Les Cosaques aujourd'hui
Après avoir été soumise et récupérée par le tsarisme, secouée et disséminée par la révolution, puis finalement anéantie par le communisme, la cosaquerie est aujourd’hui sur le retour, tant en Russie qu’en Ukraine. Mais après quasiment un siècle de mort consommée, comment considérer ce renouveau? Est-ce la véritable résurgence d’un mouvement qui renaît de ses cendres à la faveur d’un climat favorable, ou bien n’est-ce là que la manifestation d’une ultime récupération qui puise plus dans le folklore que dans la réalité historique?
Au premier regard, en tout cas, ceux qui prônent cette renaissance semblent bel et bien animés d’une idéologie toute politique. En Ukraine, tout d’abord, les nationalistes se sont emparés de l’image libre et combative du Zaporogue pour tenter de prouver qu’il y avait filiation directe entre les Cosaques et les premiers Ukrainiens. Les Cosaques, par leur présence en Ukraine depuis le XIVe siècle, permettent en effet d’imaginer une continuité entre les premiers habitants de la Rous kiévienne et l’Ukraine d’aujourd’hui. Cette théorie, qui ne repose sur aucune base solide, offre aux Ukrainiens la possibilité de s’affranchir de leurs origines russes et la propagande est soutenue par de nombreux écrivains et historiens. Ainsi, depuis quelques années, la nation forge son identité sur les vestiges de ce passé cosaque au mépris de toute logique, puisqu’il est attesté que les premiers Cosaques venaient de tous les horizons et n’avaient pas de racines ethniques communes.

Mais du côté russe également le phénomène cosaque est aujourd’hui récupéré, ici par des nationalistes cherchant à redorer l’image du citoyen idéal. Car les Cosaques, malgré leur passé lié aux répressions tsaristes, représentent toujours dans l’imaginaire collectif cette caste de guerriers d’élite puissamment enracinés à leur terre. Les remettre en selle (au propre comme au figuré) c’est donc valoriser une forme d’existence que l’on voudrait typiquement russe: des hommes combatifs, travailleurs, des femmes fortes, des familles saines, intelligentes, aux valeurs traditionnelles et patriotiques. C’est d’ailleurs ainsi que les présente l’ex-président Vladimir Poutine, à qui l’on doit une bonne partie de leur renaissance. Pour lui, et maintenant pour de nombreux autres hommes politiques russes, le vrai Cosaque, orthodoxe au teint slave, doit savoir se battre, chasser, construire sa propre maison, nourrir sa famille et la diriger en patriarche, tandis que sa femme tient le foyer et met au monde ses nombreux enfants. Bien sûr, le Cosaque doit aussi être un homme discipliné et voué au pouvoir…

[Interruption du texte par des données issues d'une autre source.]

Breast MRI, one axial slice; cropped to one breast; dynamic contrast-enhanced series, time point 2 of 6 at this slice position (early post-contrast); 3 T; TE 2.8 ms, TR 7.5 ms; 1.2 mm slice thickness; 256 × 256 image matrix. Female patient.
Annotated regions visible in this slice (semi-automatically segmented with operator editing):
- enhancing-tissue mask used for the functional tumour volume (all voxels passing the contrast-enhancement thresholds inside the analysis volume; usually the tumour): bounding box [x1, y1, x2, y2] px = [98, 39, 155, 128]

Avec ces idées d’un autre âge, Vladimir Poutine tente depuis plusieurs années de relancer un mouvement cosaque qui avait déjà repris des couleurs dans les années 1980. À cette époque, certains descendants cosaques s’étaient regroupés en associations historico-culturelles et tentaient de faire revivre leurs traditions oubliées. En 1988, l’Union soviétique adopta une loi qui les autorisait à reformer les anciennes armées cosaques et même à en créer de nouvelles.
Deux ans plus tard, alors que l’URSS vivait ses dernières heures, ces associations se politisèrent et prirent une orientation ultranationaliste. Se constituant alors en milices privées, les néo-Cosaques se firent peu à peu une place comme auxiliaires de police.
En 1992, la renaissance cosaque prit réellement forme avec Boris Eltsine qui réhabilita les Cosaques et leur accorda même le statut de groupe ethnique. Des terres leur furent même allouées gratuitement en échange de leur aide pour la protection des frontières et ils furent encouragés dans leur activité de milice.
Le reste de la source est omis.